Here we are at Day +11. I fear the text of this event has been a little anti-climactic for many readers. “if it was supposed to be so tough, why did it take only a couple of paragraphs to tell?” Probably others may feel “enough is enough” “got any good ball scores.” Well, to leave the initial transplant behind, I would offer this summary:
The Core of my autologous SCT experience began on Day -6 and ended, from the perspective of discomfort, about Day +9. During that time, doctors, nurses and assistants asked me probably 75 times “do you feel any pain? On a scale of 1- 10, with 1 being the mildest and 10 being the worst imaginable pain.” By the end of this process, I no longer even playfully considered the high end of that scale. Not that I went there all that often. I really didn’t. But there is a psychic cost to asking yourself that question, once you understand that you may call it 8, only because you feel that a 10 must involve some screaming, and you were unable to do that part. I also learned what I began to suspect before I started: That time is your friend, and pain’s enemy. You can endure a great deal of a feeling that begins: “This will only hurt for about 10 seconds”
On the other hand, a span of 15 minutes can be a life time, if it comes at the end of another hour and 1/2. If you are playing on the deep end of the scale, I swear to God the clock WILL NOT MOVE.
Discomfort is what we call the collective of Nausea, Vomiting and Diarrhea (NVD) and terminal fatigue. Again, this was not at all a regular part of my process. But it will happen before engraftment at least once or twice for a day or two.
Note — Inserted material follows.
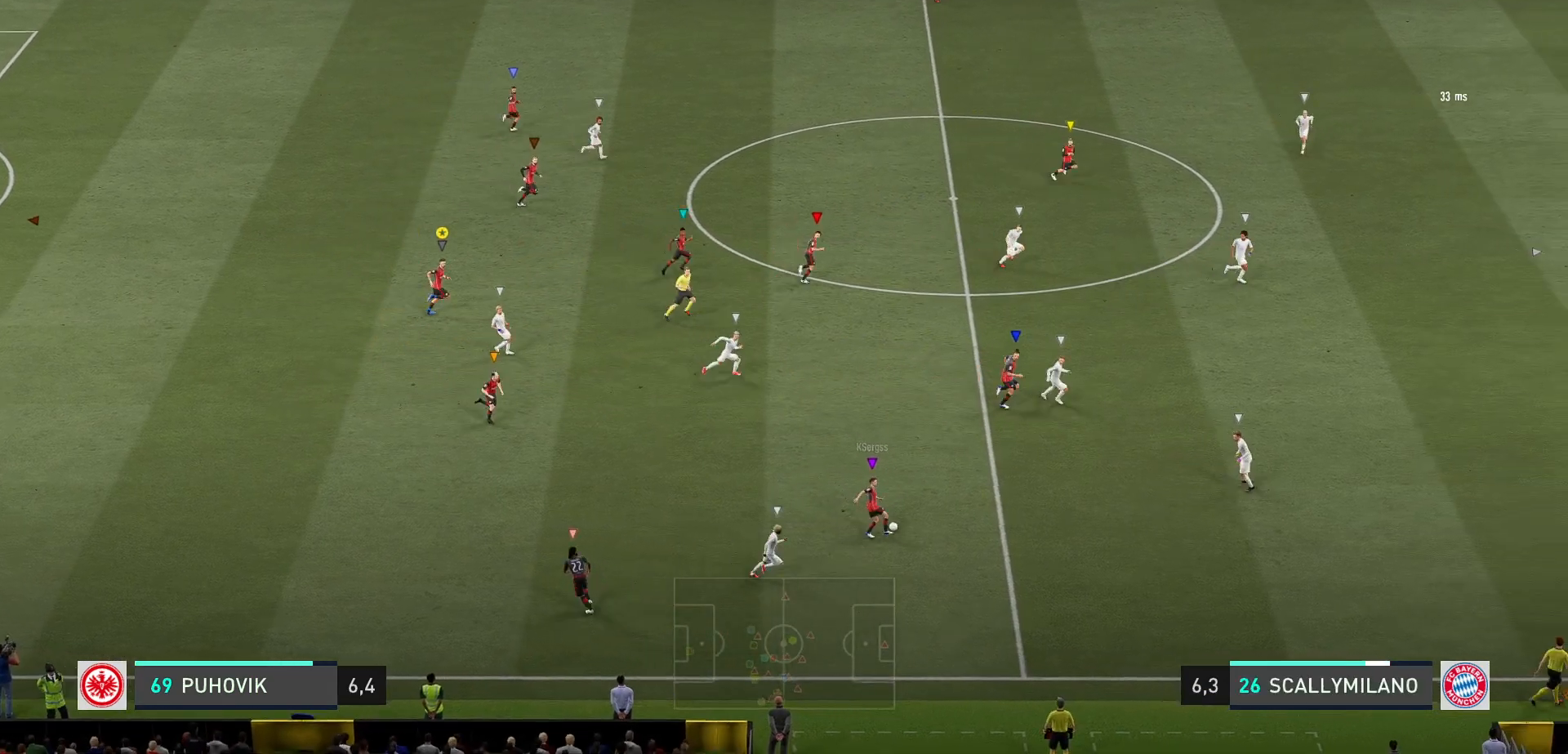
{"buttons": [], "left_stick": "right", "right_stick": "center", "events": []}
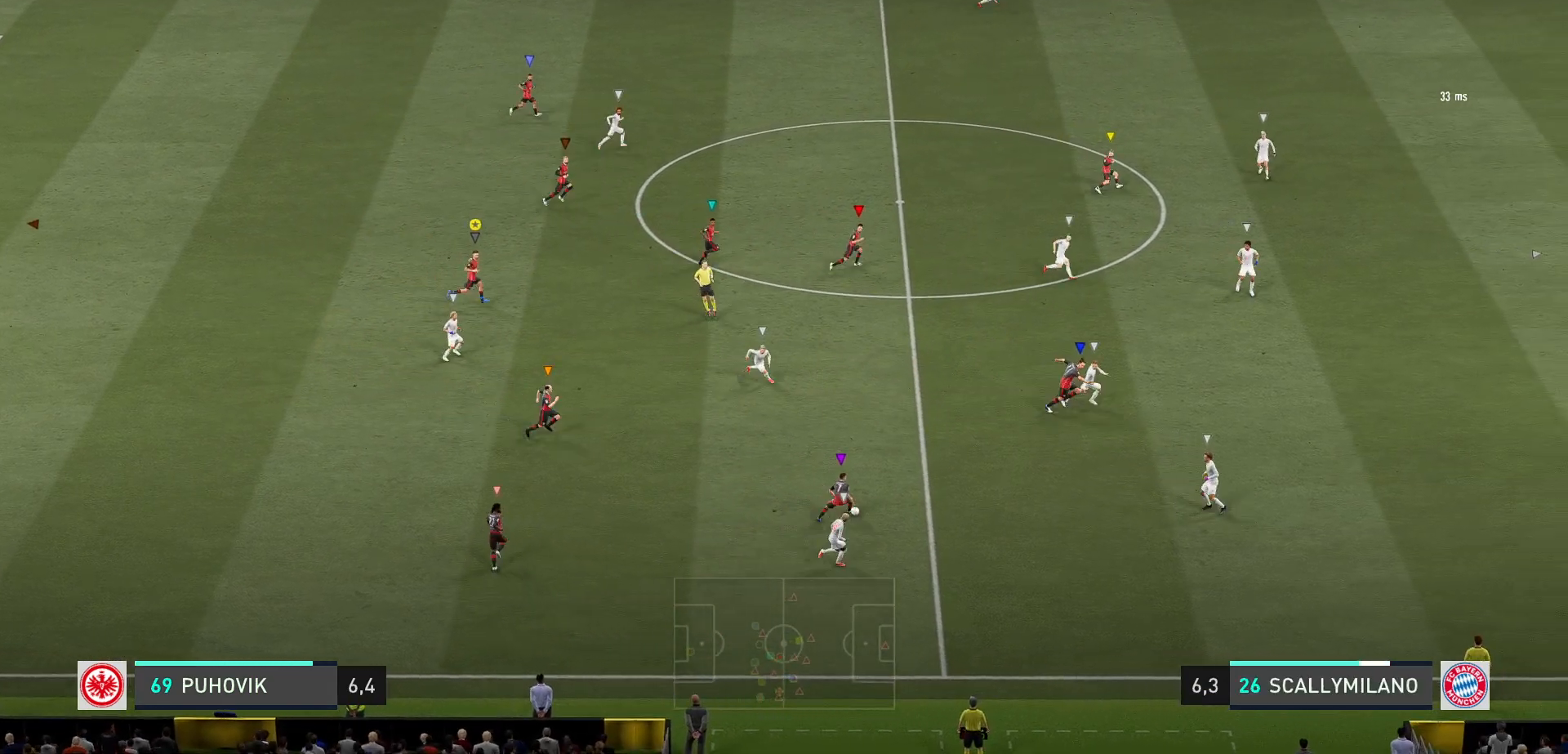
{"buttons": [], "left_stick": "right", "right_stick": "center", "events": []}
This is not the time to reconnect with your adolescent body image issues. (1st rule of SCT for Dummies).
Most hair ejects from your body. Various blisters and rashes overtake most available skin. Nails warp or die. And you should see the other guys!! (Actually, I believe most of the other patients in the SCT units were male at the time I was there. And most of them seemed to be having a more complicated process than me. They all took it well.) Imagine a bunch of old, very bald, guys with funny pajamas, sitting in the corridor doing shoulder rolls for our physical therapist. Imagine me in that group.
Probably like me, they had no idea where the necessary resolve would come from (not the place for the style of good form, sorry). But we all had it and leave, I hope, with something to spare for another time.
And if they are like me, they will have no bright line memory of any one event that made this whole thing such a biblical struggle.